A behavior becomes seriously addictive when you have to increase what you’re doing to get the same high that is later accompanied by withdrawal symptoms when you don’t do it. I also found that I had to cut progressively more and more to capture that same rush. Additionally, the fact that I experienced cravings for the sensation I got from hurting myself even when my day was wonderful and I had no other reason to hurt myself was also somewhat characteristic of an addict’s brain getting reprogrammed into trying to “score” every chance they get.

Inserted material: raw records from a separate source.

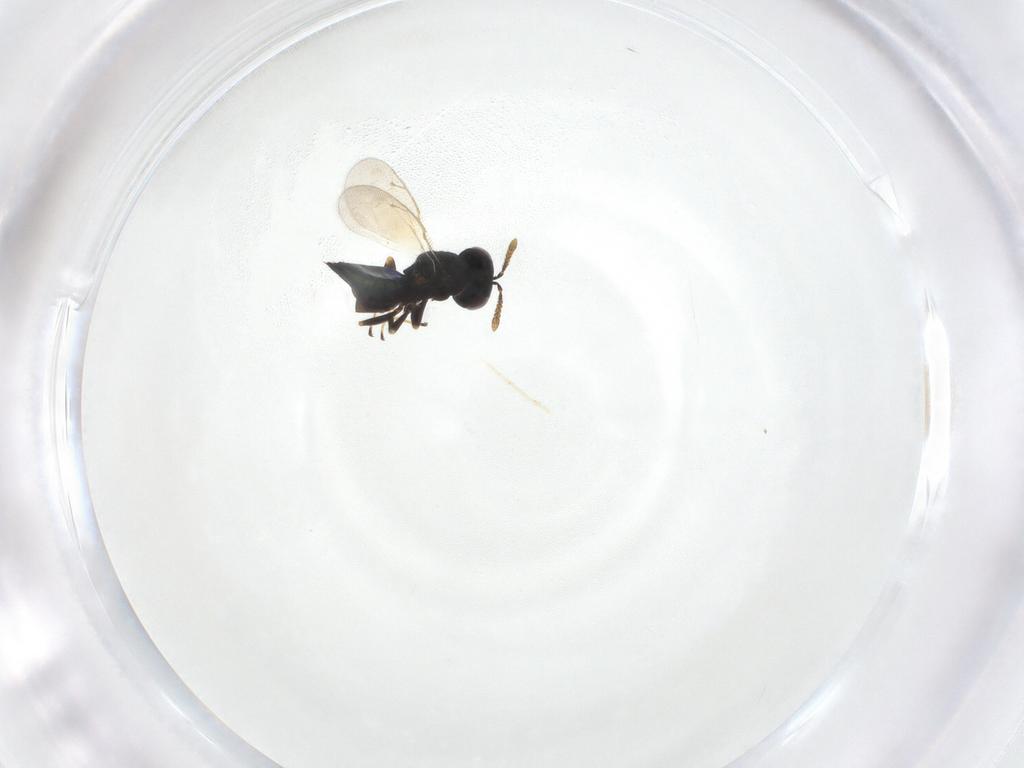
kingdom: Animalia
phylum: Arthropoda
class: Insecta
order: Hymenoptera
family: Pteromalidae
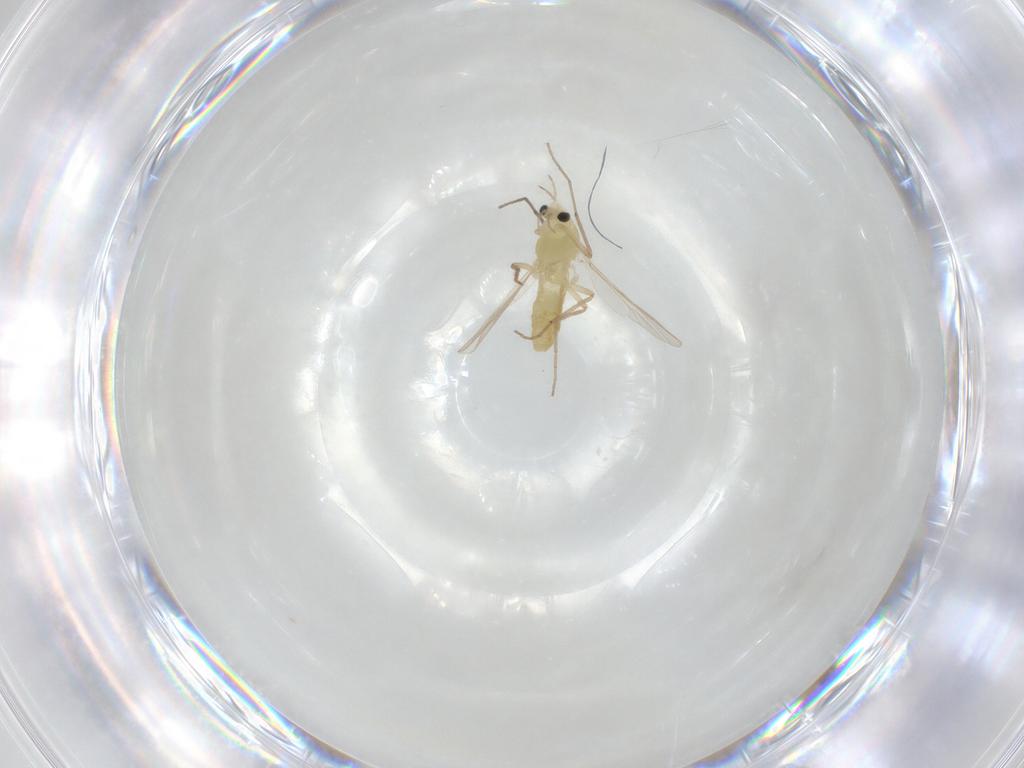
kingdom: Animalia
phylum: Arthropoda
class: Insecta
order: Diptera
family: Chironomidae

How this changed my approach:
When I started thinking of myself as an addict, I invested a lot more effort in researching ways to think differently that I could practice to recondition my brain to make cutting less of an instinctual urge. I also stopped putting myself in foolish situations where I was likely to grab something I could use later to hurt myself instead of trying to tell myself that cutting wasn’t really that bad of a problem for me. I guess you could say I started treating the problem more like a serious enemy than just another bad habit. I asked a close few I trusted to hold me accountable and gave them permission to ask me at any time whether or not I was cutting and made an agreement that I had to answer instead of get upset that they were wondering. I basically tried to replicate every helpful rule I could imagine helping an alcoholic stay safe from alcohol consumption between me and cutting. I tend to treat cutting like it will always be a problem for me just so I will never think I’ve outgrown it, let my guard down and mess up. Made that mistake once already.
Self-injury that has OCD Tendencies (apparently this isn’t the same as having OCD)
Cutting has always been something I’ve done in a very premeditated, thought out manner. I’m very particular about what I use to hurt myself and I have a very predictable way I go about doing it. I usually feel the urge to cut when I’m not in control of a situation that’s really important to me. I take comfort in my orderly ritual of cutting because it’s something I have complete control over. I can damage by body when and how I choose. That’s not something anyone can make me do differently. I feel calmer when I get to do it the way I want to. It also quiets the badgering urge to go do it even when I don’t want to. Apparently, those of us who need to see blood to feel that we’ve cut “correctly” share that checking aspect in common with the obsessive-compulsive drives that would make someone need to check a door multiple times to make sure they locked it.
How this changed my approach:
My therapist suggested that breaking down the behavioral part of the OCD tendencies was the way to unravel my cutting problem. I began spending more time with other people when I was upset instead of slinking away to some place where I could have the privacy or time needed to cut myself the way I’d grown attached to. If I didn’t allow the conditions that I preferred to cut in to be accessible, then I wouldn’t go through with cutting because I wouldn’t be able to do it in the way that would provide me the very damaging sort of relief I wanted.